Exception in thread "Thread-52" java.lang.IllegalStateException: Adding new inputs, transformations, and output operations after sta$
ting a context is not supported
at org.apache.spark.streaming.dstream.DStream.validateAtInit(DStream.scala:222)
at org.apache.spark.streaming.dstream.DStream.<init>(DStream.scala:64)
at org.apache.spark.streaming.dstream.ForEachDStream.<init>(ForEachDStream.scala:34)
at org.apache.spark.streaming.dstream.DStream.org$apache$spark$streaming$dstream$DStream$$foreachRDD(DStream.scala:687)
at org.apache.spark.streaming.dstream.DStream$$anonfun$foreachRDD$1.apply$mcV$sp(DStream.scala:661)
at org.apache.spark.streaming.dstream.DStream$$anonfun$foreachRDD$1.apply(DStream.scala:659)
at org.apache.spark.streaming.dstream.DStream$$anonfun$foreachRDD$1.apply(DStream.scala:659)
at org.apache.spark.rdd.RDDOperationScope$.withScope(RDDOperationScope.scala:150)
at org.apache.spark.rdd.RDDOperationScope$.withScope(RDDOperationScope.scala:111)
at org.apache.spark.SparkContext.withScope(SparkContext.scala:714)
at org.apache.spark.streaming.StreamingContext.withScope(StreamingContext.scala:260)

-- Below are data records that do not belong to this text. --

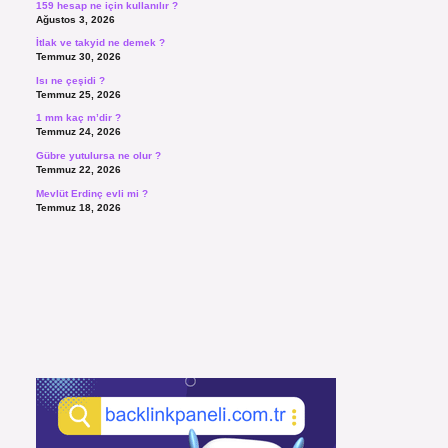
159 hesap ne için kullanılır ?
Ağustos 3, 2026
İtlak ve takyid ne demek ?
Temmuz 30, 2026
Isı ne çeşidi ?
Temmuz 25, 2026
1 mm kaç m’dir ?
Temmuz 24, 2026
Gübre yutulursa ne olur ?
Temmuz 22, 2026
Mevlüt Erdinç evli mi ?
Temmuz 18, 2026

at org.apache.spark.streaming.dstream.DStream.foreachRDD(DStream.scala:659)
at main.scala.feaUS.Listener.run(feaUS.scala:119)
at java.lang.Thread.run(Thread.java:745)
There are 2 main changes to the code which should make it work
1> Use the checkpointed directory to start the spark streaming context.

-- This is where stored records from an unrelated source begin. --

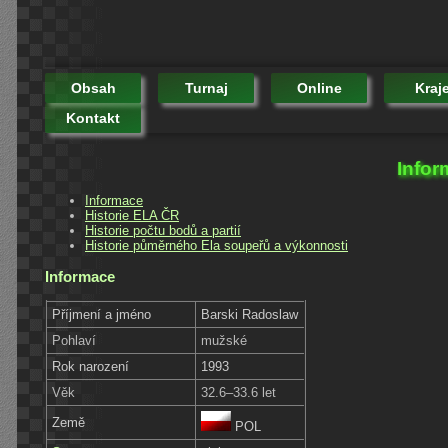
Obsah
Turnaj
Online
Kraj
Kontakt
Infor
Informace
Historie ELA ČR
Historie počtu bodů a partií
Historie půměrného Ela soupeřů a výkonnosti
Informace
Příjmení a jméno
Barski Radoslaw
Pohlaví
mužské
Rok narození
1993
Věk
32.6–33.6 let
Země
POL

val ssc = StreamingContext.getOrCreate(checkpointDirectory,
() => createContext(checkpointDirectory));
where createContext method has the logic to create and define new streams and stores the check pointed date in checkpointDirectory.
2> The sql context needs to be constructed in a slightly different way.

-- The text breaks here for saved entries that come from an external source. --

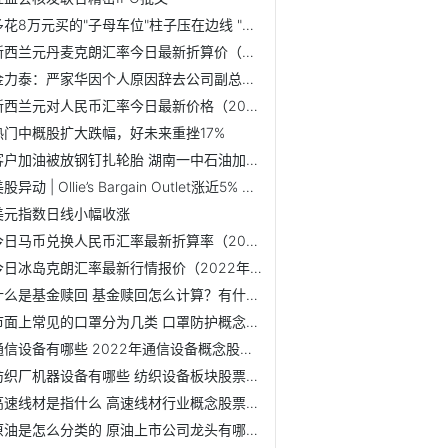
多花8万元买的"子母车位"柱子压在边线 "新湖"强调"方便"
新西兰元丹麦克朗汇率今日最新折算价（2022年6月9日）
金力泰：严家华因个人原因辞去公司副总裁职务
新西兰元对人民币汇率今日最新价格（2022年6月9日）
热门中概股扩大跌幅，好未来重挫17%
客户加油被放钢钉扎轮胎 湖南一中石油加油站：正在调查
美股异动 | Ollie’s Bargain Outlet涨近5% 获大行看好
美元指数日线小幅收涨
今日马币兑换人民币汇率最新折算率（2022年6月9日）
今日冰岛克朗汇率最新行情报价（2022年6月9日）
什么是基金赎回 基金赎回怎么计算？有什么收费规则和标准
市面上常见的口罩分为几类 口罩防护概念股有哪些？首航高科...
通信设备有哪些 2022年通信设备概念股有哪些？ST高升最新A股...
纺织厂机器设备有哪些 纺织设备板块股票有哪些？卓郎智能7日...
高速线材是指什么 高速线材行业概念股票有哪些？安阳钢铁7日...
原油是怎么分类的 原油上市公司龙头有哪些？中国石油近30个...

val streamParsedRaw = kafkaStream
.map { case (k, v: String) => v } // key is empty, so get the value containing the json string.
.map(s => s.replaceAll("""(\"hotel_id\")\:\"([0-9]+)\"""", "\"hotel_id\":$2")) // some events contain the hotel_id in quotes, making it a string. remove these quotes.
.transform { rdd =>
val sqlContext = SQLContext.getOrCreate(rdd.sparkContext)
import sqlContext.implicits._
val df = sqlContext.read.schema(struct).json(rdd) // apply schema defined above and parse the json into a dataframe,
.selectExpr("__created_epoch__ AS created_epoch" // the parsed json dataframe needs a bit of type cleaning and name changing
I feel your pain! While checkpointing is useful, it does not actually work if the code changes, and we change the code frequently!
What we are doing is to save the state, as json, every cycle, to hbase. So, if snapshotStream is your stream with the state info, we simply save it, as json, to hbase each window. While expensive, it is the only way we can guarantee the state is available upon restart even if the code changes.
Upon startup we load it, deserialize it, and pass it to the stateSpec as the initial rdd.